_Prompt_.
Transcribe every record without leaving anything out or changing a word.

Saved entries

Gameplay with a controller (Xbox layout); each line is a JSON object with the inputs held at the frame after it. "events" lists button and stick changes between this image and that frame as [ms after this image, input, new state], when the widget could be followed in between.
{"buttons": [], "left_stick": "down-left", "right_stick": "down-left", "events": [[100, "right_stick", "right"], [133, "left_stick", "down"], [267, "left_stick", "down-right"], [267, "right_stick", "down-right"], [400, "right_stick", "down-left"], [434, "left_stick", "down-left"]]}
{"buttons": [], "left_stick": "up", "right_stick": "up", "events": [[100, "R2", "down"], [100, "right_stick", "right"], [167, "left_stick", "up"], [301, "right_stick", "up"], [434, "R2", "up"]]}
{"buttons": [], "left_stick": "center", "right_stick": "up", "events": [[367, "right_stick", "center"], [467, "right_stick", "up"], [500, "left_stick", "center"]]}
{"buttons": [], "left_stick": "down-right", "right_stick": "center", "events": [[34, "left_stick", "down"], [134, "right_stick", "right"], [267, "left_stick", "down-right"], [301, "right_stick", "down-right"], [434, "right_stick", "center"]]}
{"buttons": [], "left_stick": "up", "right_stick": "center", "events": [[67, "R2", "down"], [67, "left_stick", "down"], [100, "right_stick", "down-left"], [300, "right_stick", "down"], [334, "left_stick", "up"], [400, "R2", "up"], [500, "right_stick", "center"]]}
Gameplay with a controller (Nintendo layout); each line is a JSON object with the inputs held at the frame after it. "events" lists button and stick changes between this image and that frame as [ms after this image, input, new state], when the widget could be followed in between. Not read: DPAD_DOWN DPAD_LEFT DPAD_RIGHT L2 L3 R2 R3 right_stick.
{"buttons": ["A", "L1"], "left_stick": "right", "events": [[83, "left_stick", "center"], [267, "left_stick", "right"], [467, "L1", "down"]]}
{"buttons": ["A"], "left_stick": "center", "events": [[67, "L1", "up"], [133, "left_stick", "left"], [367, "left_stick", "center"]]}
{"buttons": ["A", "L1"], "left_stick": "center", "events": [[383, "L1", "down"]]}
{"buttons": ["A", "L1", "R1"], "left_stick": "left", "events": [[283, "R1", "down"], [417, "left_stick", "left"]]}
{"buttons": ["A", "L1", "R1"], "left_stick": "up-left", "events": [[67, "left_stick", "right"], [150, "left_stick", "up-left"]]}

_Exercise solution_.
Gameplay with a controller (Xbox layout); each line is a JSON object with the inputs held at the frame after it. "events" lists button and stick changes between this image and that frame as [ms after this image, input, new state], when the widget could be followed in between.
{"buttons": [], "left_stick": "down-left", "right_stick": "down-left", "events": [[100, "right_stick", "right"], [133, "left_stick", "down"], [267, "left_stick", "down-right"], [267, "right_stick", "down-right"], [400, "right_stick", "down-left"], [434, "left_stick", "down-left"]]}
{"buttons": [], "left_stick": "up", "right_stick": "up", "events": [[100, "R2", "down"], [100, "right_stick", "right"], [167, "left_stick", "up"], [301, "right_stick", "up"], [434, "R2", "up"]]}
{"buttons": [], "left_stick": "center", "right_stick": "up", "events": [[367, "right_stick", "center"], [467, "right_stick", "up"], [500, "left_stick", "center"]]}
{"buttons": [], "left_stick": "down-right", "right_stick": "center", "events": [[34, "left_stick", "down"], [134, "right_stick", "right"], [267, "left_stick", "down-right"], [301, "right_stick", "down-right"], [434, "right_stick", "center"]]}
{"buttons": [], "left_stick": "up", "right_stick": "center", "events": [[67, "R2", "down"], [67, "left_stick", "down"], [100, "right_stick", "down-left"], [300, "right_stick", "down"], [334, "left_stick", "up"], [400, "R2", "up"], [500, "right_stick", "center"]]}
Gameplay with a controller (Nintendo layout); each line is a JSON object with the inputs held at the frame after it. "events" lists button and stick changes between this image and that frame as [ms after this image, input, new state], when the widget could be followed in between. Not read: DPAD_DOWN DPAD_LEFT DPAD_RIGHT L2 L3 R2 R3 right_stick.
{"buttons": ["A", "L1"], "left_stick": "right", "events": [[83, "left_stick", "center"], [267, "left_stick", "right"], [467, "L1", "down"]]}
{"buttons": ["A"], "left_stick": "center", "events": [[67, "L1", "up"], [133, "left_stick", "left"], [367, "left_stick", "center"]]}
{"buttons": ["A", "L1"], "left_stick": "center", "events": [[383, "L1", "down"]]}
{"buttons": ["A", "L1", "R1"], "left_stick": "left", "events": [[283, "R1", "down"], [417, "left_stick", "left"]]}
{"buttons": ["A", "L1", "R1"], "left_stick": "up-left", "events": [[67, "left_stick", "right"], [150, "left_stick", "up-left"]]}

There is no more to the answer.